Ja, dachte Nicolas, und ich wünschte, du wärest das auch und würdest verschwinden. Er hatte keine Lust auf Konversation und, im Hinblick darauf, was ihn im Haus seines Schwagers erwartete, auch keine Lust auf weitere Gunstbezeugungen. Nicolas schlüpfte in seinen seidenen Morgenmantel und öffnete die oberste Schublade seiner Kommode. Wo blieb bloß dieser verdammte Nigel?

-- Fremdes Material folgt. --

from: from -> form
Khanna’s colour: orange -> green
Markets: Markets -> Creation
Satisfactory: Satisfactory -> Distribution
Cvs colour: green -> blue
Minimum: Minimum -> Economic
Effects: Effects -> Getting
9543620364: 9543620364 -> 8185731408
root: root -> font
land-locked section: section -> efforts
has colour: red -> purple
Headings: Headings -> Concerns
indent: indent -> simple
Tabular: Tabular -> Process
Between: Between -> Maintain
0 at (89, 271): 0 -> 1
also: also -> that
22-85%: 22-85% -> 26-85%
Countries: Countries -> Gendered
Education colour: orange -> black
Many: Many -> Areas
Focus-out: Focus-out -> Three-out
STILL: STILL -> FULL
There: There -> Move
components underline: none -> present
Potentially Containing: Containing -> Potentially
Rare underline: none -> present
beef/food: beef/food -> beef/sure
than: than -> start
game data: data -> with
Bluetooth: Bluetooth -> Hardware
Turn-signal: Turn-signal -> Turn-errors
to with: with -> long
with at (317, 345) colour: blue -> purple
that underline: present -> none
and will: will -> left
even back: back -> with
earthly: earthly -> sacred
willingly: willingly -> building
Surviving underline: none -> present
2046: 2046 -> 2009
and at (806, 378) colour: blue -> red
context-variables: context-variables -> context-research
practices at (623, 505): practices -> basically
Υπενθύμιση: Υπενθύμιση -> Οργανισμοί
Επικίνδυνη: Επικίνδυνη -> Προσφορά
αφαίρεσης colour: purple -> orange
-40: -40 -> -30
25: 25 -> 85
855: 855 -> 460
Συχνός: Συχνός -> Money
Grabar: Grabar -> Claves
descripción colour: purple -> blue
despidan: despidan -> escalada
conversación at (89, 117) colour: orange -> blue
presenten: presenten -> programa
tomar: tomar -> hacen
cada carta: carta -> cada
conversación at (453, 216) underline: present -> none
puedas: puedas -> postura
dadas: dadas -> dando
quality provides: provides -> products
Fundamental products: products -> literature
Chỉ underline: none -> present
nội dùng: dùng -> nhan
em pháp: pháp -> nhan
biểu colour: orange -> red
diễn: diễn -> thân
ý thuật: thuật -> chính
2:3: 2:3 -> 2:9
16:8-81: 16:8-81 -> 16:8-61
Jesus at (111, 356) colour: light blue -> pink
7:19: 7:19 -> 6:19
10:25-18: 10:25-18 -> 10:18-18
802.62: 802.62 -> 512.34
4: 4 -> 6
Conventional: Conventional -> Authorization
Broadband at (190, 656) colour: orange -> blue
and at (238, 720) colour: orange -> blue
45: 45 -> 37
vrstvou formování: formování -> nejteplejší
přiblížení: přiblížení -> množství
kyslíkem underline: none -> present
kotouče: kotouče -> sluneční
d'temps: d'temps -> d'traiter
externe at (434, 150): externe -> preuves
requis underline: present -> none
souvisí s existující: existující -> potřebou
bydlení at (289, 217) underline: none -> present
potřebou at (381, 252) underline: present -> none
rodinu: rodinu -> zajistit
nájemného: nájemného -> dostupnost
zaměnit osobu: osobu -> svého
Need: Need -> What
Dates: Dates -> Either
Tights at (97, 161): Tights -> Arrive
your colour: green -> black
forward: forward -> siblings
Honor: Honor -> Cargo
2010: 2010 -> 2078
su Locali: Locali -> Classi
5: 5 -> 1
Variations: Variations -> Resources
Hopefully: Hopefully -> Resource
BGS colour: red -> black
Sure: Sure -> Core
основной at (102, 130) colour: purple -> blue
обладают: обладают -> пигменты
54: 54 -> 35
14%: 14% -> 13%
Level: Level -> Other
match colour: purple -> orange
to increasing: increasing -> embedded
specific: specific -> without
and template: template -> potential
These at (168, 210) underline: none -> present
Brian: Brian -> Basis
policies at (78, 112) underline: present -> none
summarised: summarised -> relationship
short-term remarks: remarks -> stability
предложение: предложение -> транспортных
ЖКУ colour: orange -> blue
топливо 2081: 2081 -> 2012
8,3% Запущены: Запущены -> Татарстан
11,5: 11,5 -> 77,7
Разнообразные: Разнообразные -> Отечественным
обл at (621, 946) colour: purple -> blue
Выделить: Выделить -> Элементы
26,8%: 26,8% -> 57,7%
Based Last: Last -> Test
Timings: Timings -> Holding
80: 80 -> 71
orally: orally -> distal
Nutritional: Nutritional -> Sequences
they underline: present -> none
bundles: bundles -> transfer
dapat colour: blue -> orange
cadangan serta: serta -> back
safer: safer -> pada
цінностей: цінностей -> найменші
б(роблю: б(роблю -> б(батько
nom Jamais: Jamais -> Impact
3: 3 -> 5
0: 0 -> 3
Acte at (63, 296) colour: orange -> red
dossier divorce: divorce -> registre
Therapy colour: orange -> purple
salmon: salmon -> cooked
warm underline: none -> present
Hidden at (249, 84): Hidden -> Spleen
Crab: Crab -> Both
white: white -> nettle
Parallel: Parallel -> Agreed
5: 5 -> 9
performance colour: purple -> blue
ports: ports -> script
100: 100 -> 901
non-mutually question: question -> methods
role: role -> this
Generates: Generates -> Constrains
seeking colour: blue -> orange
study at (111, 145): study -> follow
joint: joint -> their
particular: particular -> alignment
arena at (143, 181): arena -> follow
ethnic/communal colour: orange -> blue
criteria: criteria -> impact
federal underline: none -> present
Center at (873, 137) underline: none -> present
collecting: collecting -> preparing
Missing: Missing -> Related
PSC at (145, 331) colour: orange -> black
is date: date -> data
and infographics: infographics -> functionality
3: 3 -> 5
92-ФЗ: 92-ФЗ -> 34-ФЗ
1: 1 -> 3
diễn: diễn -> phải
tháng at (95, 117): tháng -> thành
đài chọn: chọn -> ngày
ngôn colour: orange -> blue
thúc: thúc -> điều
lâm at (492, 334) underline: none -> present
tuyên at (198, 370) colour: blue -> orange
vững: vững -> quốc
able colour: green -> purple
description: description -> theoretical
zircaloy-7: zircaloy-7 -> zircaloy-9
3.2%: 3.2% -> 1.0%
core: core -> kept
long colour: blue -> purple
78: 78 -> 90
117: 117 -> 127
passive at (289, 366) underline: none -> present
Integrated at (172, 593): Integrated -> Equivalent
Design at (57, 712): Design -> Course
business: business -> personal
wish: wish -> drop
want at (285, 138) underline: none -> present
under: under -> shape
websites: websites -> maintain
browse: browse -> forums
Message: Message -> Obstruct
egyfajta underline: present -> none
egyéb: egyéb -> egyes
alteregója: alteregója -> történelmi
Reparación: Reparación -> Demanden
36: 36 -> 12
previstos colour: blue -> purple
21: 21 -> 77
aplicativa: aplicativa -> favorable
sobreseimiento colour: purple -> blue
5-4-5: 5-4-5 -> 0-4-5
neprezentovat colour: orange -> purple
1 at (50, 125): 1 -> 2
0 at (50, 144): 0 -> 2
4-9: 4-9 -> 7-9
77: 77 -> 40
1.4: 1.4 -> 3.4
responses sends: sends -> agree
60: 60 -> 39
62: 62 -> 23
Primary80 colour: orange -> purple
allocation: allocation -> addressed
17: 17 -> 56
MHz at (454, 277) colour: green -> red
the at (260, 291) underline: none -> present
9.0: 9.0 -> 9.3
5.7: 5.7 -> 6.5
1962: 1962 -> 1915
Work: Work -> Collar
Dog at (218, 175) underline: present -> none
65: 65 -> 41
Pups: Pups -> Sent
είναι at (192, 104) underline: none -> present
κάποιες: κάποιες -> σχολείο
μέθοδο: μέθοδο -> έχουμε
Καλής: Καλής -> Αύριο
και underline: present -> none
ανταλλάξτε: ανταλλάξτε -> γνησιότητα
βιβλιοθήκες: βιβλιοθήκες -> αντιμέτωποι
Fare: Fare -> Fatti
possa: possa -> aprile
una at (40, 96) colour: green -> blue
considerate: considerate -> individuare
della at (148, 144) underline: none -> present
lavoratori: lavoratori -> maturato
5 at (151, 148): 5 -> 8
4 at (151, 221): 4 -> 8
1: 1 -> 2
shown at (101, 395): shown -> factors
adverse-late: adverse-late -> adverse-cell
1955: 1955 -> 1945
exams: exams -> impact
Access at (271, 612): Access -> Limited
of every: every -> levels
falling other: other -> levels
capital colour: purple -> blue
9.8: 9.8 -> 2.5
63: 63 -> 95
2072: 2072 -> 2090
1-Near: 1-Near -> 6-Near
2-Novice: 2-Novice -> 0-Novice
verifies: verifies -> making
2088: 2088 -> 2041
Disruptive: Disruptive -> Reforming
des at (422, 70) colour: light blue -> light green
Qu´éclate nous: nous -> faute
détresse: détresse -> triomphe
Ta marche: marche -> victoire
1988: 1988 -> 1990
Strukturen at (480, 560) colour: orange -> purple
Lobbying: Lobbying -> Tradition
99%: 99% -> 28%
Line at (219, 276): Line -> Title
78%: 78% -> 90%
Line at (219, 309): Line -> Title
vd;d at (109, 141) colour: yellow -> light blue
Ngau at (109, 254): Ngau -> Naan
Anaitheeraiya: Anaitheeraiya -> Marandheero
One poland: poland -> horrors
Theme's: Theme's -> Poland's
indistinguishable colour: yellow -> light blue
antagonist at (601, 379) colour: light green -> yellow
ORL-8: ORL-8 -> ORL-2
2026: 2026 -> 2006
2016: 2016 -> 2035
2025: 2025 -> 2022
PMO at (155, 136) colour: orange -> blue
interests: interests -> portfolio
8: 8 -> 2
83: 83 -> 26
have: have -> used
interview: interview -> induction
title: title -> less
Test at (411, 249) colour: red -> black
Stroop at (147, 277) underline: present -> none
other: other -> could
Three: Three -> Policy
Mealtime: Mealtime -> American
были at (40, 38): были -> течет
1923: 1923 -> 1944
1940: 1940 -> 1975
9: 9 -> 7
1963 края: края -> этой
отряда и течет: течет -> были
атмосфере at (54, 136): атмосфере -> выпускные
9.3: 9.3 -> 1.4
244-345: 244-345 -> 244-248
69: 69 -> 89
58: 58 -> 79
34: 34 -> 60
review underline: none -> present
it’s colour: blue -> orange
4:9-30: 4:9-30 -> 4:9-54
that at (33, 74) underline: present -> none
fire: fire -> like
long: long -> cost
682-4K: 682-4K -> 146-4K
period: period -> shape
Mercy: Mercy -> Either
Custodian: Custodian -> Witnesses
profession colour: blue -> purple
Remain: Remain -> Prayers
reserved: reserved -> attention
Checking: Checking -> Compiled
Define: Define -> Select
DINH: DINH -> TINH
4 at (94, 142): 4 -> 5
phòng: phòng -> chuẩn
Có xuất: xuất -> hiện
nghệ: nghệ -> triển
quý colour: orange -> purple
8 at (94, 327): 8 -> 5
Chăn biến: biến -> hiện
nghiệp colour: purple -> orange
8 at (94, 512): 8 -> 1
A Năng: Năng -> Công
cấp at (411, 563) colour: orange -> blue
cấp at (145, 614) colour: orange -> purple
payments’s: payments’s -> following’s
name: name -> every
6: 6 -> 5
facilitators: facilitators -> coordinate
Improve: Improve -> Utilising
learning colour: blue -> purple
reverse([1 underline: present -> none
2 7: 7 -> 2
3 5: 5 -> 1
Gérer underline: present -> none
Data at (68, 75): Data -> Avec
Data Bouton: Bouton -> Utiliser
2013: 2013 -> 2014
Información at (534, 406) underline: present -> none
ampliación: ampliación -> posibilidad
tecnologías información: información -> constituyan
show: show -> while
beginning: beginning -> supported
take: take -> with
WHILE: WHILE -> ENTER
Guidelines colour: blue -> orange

„Ich denke, du solltest dich ankleiden, bevor mein Diener dich hier sieht.“

„Ach, der kennt mich doch ohnehin“, sagte Elli leichthin und rekelte sich so verführerisch in den Laken, dass Nik seine Pläne zu überdenken begann. Ihre zarten, blassen Schultern, die aus der Decke hervorlugten, waren wirklich bezaubernd. Dazu die vom Schlaf geröteten Wangen, ihre zerzausten roten Locken … Nein, Mutters Stimme klang noch zu einschüchternd in seinen Ohren. Also griff er nach dem kleinen, mit roter Seide überzogenen Kästchen und schloss die Schublade mit seiner Hüfte. Er öffnete den Deckel und hielt es Elli entgegen. Die Nadel auf dem dunkelblauen Samtkissen war aus Silber und hatte einen funkelnden blauen Stein.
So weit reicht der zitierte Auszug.